Assignment => Collect every line in the rows that contains the string "SetCammo", and list those lines in the order they appear.
--- START ---
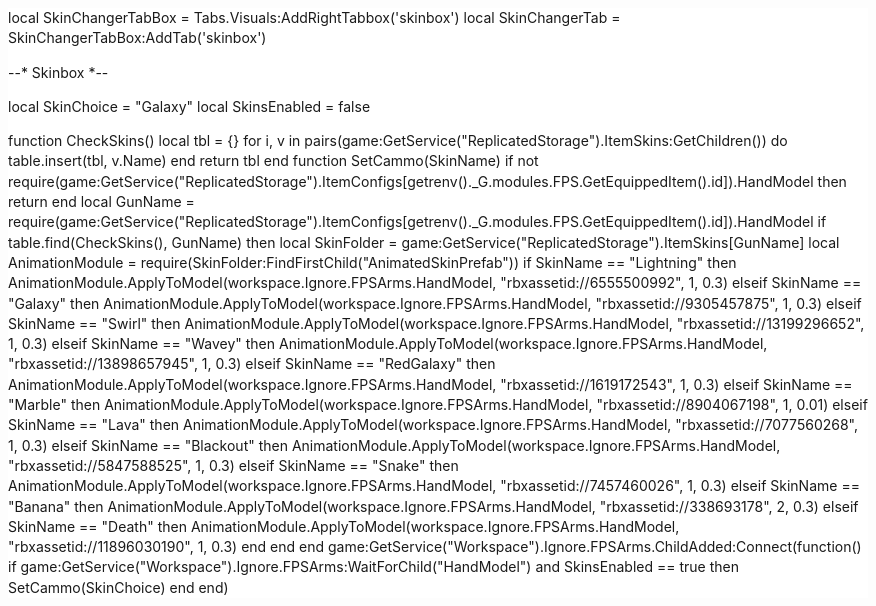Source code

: 


local SkinChangerTabBox = Tabs.Visuals:AddRightTabbox('skinbox')
local SkinChangerTab = SkinChangerTabBox:AddTab('skinbox')

--* Skinbox *--

local SkinChoice = "Galaxy"
local SkinsEnabled = false

function CheckSkins()
local tbl = {}
for i, v in pairs(game:GetService("ReplicatedStorage").ItemSkins:GetChildren()) do
table.insert(tbl, v.Name)
end
return tbl
end
function SetCammo(SkinName)
if not require(game:GetService("ReplicatedStorage").ItemConfigs[getrenv()._G.modules.FPS.GetEquippedItem().id]).HandModel then
return
end
local GunName = require(game:GetService("ReplicatedStorage").ItemConfigs[getrenv()._G.modules.FPS.GetEquippedItem().id]).HandModel
if table.find(CheckSkins(), GunName) then
local SkinFolder = game:GetService("ReplicatedStorage").ItemSkins[GunName]
local AnimationModule = require(SkinFolder:FindFirstChild("AnimatedSkinPrefab"))
if SkinName == "Lightning" then
AnimationModule.ApplyToModel(workspace.Ignore.FPSArms.HandModel, "rbxassetid://6555500992", 1, 0.3)
elseif SkinName == "Galaxy" then
AnimationModule.ApplyToModel(workspace.Ignore.FPSArms.HandModel, "rbxassetid://9305457875", 1, 0.3)
elseif SkinName == "Swirl" then
AnimationModule.ApplyToModel(workspace.Ignore.FPSArms.HandModel, "rbxassetid://13199296652", 1, 0.3)
elseif SkinName == "Wavey" then
AnimationModule.ApplyToModel(workspace.Ignore.FPSArms.HandModel, "rbxassetid://13898657945", 1, 0.3)
elseif SkinName == "RedGalaxy" then
AnimationModule.ApplyToModel(workspace.Ignore.FPSArms.HandModel, "rbxassetid://1619172543", 1, 0.3)
elseif SkinName == "Marble" then
AnimationModule.ApplyToModel(workspace.Ignore.FPSArms.HandModel, "rbxassetid://8904067198", 1, 0.01)
elseif SkinName == "Lava" then
AnimationModule.ApplyToModel(workspace.Ignore.FPSArms.HandModel, "rbxassetid://7077560268", 1, 0.3)
elseif SkinName == "Blackout" then
AnimationModule.ApplyToModel(workspace.Ignore.FPSArms.HandModel, "rbxassetid://5847588525", 1, 0.3)
elseif SkinName == "Snake" then
AnimationModule.ApplyToModel(workspace.Ignore.FPSArms.HandModel, "rbxassetid://7457460026", 1, 0.3)
elseif SkinName == "Banana" then
AnimationModule.ApplyToModel(workspace.Ignore.FPSArms.HandModel, "rbxassetid://338693178", 2, 0.3)
elseif SkinName == "Death" then
AnimationModule.ApplyToModel(workspace.Ignore.FPSArms.HandModel, "rbxassetid://11896030190", 1, 0.3)
end
end
end
game:GetService("Workspace").Ignore.FPSArms.ChildAdded:Connect(function()
if game:GetService("Workspace").Ignore.FPSArms:WaitForChild("HandModel") and SkinsEnabled == true then
SetCammo(SkinChoice)
end
end)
--- END ---
Answer section =>
function SetCammo(SkinName)
SetCammo(SkinChoice)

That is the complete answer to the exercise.